### Your goal:
Here is a block of entries. Write out its lines exactly, from the first through the one containing "Rendered at 1241 by 1754 pixels.".

· · · · ·

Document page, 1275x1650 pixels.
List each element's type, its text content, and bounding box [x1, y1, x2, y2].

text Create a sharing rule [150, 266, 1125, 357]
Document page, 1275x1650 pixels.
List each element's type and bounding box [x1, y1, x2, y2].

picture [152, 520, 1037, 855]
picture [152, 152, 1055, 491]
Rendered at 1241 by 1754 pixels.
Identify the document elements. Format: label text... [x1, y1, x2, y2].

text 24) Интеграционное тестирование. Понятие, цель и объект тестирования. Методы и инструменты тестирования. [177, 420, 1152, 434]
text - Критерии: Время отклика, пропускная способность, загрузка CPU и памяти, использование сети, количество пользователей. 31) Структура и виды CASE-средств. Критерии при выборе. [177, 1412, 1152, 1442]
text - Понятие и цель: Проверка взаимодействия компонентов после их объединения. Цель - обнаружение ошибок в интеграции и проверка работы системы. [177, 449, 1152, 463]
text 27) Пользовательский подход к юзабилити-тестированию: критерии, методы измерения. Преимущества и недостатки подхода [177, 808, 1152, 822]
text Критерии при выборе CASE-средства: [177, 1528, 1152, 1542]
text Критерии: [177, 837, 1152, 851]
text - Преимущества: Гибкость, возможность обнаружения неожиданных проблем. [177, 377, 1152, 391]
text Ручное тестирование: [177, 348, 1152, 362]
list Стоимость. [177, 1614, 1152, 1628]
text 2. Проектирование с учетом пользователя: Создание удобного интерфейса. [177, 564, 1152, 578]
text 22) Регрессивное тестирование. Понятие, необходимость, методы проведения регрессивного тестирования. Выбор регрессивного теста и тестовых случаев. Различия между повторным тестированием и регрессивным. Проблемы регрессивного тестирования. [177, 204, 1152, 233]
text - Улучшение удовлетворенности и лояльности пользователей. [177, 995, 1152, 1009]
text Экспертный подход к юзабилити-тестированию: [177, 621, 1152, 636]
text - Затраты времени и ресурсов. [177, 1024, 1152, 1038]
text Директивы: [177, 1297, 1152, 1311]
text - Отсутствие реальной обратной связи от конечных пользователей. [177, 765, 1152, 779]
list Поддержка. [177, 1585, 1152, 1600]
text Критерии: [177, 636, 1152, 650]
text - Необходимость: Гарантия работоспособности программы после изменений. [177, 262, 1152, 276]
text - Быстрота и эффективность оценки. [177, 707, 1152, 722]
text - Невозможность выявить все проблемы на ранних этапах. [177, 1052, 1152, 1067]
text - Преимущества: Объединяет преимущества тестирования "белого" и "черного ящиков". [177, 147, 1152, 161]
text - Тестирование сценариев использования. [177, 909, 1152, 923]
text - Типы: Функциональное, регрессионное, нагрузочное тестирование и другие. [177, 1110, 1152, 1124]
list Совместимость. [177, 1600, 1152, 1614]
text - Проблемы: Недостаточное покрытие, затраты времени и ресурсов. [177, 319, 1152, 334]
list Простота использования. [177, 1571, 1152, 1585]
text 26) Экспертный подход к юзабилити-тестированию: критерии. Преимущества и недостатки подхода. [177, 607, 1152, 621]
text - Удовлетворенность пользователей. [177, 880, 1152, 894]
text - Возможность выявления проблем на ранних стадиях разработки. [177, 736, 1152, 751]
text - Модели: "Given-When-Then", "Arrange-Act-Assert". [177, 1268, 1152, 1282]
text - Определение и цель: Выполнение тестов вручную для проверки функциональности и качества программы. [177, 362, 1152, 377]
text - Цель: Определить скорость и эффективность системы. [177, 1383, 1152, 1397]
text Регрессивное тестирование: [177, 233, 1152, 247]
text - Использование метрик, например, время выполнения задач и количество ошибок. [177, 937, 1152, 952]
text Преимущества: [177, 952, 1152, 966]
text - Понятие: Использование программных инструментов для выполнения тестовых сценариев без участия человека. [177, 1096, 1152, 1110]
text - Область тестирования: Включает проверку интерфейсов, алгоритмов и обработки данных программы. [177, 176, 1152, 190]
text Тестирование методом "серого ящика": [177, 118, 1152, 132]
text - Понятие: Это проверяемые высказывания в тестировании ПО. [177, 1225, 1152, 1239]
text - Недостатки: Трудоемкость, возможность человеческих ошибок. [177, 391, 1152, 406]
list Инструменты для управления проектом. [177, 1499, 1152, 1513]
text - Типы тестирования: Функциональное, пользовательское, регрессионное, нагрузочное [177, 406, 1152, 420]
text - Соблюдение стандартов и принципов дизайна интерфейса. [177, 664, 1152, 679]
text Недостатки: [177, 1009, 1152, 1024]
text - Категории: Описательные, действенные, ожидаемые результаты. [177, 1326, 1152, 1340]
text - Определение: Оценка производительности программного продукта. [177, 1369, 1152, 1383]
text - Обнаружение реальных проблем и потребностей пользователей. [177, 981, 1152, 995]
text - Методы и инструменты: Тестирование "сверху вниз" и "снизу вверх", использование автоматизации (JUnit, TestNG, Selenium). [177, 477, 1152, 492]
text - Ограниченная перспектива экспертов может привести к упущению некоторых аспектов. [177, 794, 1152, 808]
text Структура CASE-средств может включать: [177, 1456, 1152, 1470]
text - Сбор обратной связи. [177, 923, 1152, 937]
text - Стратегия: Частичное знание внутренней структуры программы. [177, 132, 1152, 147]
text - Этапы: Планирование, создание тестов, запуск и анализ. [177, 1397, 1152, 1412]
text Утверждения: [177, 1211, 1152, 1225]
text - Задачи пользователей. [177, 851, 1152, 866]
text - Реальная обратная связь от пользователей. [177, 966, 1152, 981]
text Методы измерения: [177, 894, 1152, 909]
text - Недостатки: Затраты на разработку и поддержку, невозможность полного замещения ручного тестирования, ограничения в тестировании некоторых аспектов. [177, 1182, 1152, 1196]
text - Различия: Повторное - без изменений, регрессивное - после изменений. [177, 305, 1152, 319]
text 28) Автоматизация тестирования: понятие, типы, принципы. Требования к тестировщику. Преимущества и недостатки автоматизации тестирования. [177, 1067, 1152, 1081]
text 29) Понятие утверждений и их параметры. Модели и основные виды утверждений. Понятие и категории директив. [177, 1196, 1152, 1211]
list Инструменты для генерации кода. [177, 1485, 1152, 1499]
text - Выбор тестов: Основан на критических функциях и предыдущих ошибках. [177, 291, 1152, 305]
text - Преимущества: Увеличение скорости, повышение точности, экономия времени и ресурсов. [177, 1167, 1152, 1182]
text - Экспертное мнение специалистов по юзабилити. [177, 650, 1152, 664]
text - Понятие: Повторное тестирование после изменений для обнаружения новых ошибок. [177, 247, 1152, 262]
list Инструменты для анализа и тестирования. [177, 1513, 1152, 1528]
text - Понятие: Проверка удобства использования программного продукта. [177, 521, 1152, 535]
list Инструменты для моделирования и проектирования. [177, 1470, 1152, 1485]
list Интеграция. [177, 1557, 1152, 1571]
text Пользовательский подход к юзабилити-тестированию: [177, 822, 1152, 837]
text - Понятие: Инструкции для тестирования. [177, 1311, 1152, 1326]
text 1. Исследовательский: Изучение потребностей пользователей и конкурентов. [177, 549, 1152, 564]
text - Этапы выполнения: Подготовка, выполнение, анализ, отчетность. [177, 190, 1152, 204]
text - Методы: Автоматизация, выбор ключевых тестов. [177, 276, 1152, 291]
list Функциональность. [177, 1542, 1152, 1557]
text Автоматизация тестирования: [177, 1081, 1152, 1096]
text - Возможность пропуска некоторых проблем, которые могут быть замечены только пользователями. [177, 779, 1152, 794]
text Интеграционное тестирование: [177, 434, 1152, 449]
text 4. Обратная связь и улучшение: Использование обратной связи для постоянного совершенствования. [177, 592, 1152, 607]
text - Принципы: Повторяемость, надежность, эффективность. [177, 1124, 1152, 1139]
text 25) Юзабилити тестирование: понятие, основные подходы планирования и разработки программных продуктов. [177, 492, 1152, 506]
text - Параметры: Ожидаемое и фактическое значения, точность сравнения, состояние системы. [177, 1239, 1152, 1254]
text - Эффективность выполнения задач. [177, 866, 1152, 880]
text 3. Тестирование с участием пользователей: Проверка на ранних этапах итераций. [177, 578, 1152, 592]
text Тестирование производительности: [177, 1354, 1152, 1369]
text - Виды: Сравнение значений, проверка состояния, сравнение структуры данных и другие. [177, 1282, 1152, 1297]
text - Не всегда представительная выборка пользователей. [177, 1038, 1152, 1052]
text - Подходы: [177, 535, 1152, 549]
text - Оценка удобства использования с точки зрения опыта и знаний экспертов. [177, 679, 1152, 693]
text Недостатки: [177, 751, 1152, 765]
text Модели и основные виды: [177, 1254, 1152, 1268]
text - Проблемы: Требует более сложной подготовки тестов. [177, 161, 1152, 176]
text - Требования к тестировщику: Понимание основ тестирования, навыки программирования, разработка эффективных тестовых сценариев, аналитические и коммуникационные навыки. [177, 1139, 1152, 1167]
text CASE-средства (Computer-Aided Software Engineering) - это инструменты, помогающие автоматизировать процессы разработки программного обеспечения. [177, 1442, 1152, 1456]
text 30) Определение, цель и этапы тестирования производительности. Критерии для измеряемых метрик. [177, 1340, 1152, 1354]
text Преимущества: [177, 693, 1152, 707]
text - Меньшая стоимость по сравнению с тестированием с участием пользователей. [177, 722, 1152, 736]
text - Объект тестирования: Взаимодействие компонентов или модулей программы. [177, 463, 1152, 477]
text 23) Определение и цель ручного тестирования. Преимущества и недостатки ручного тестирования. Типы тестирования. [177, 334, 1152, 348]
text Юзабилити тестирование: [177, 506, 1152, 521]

· · · · ·

### Solution to this task:
Document page, 1275x1650 pixels.
List each element's type, its text content, and bounding box [x1, y1, x2, y2].

text Create a sharing rule [150, 266, 1125, 357]
Document page, 1275x1650 pixels.
List each element's type and bounding box [x1, y1, x2, y2].

picture [152, 520, 1037, 855]
picture [152, 152, 1055, 491]
Rendered at 1241 by 1754 pixels.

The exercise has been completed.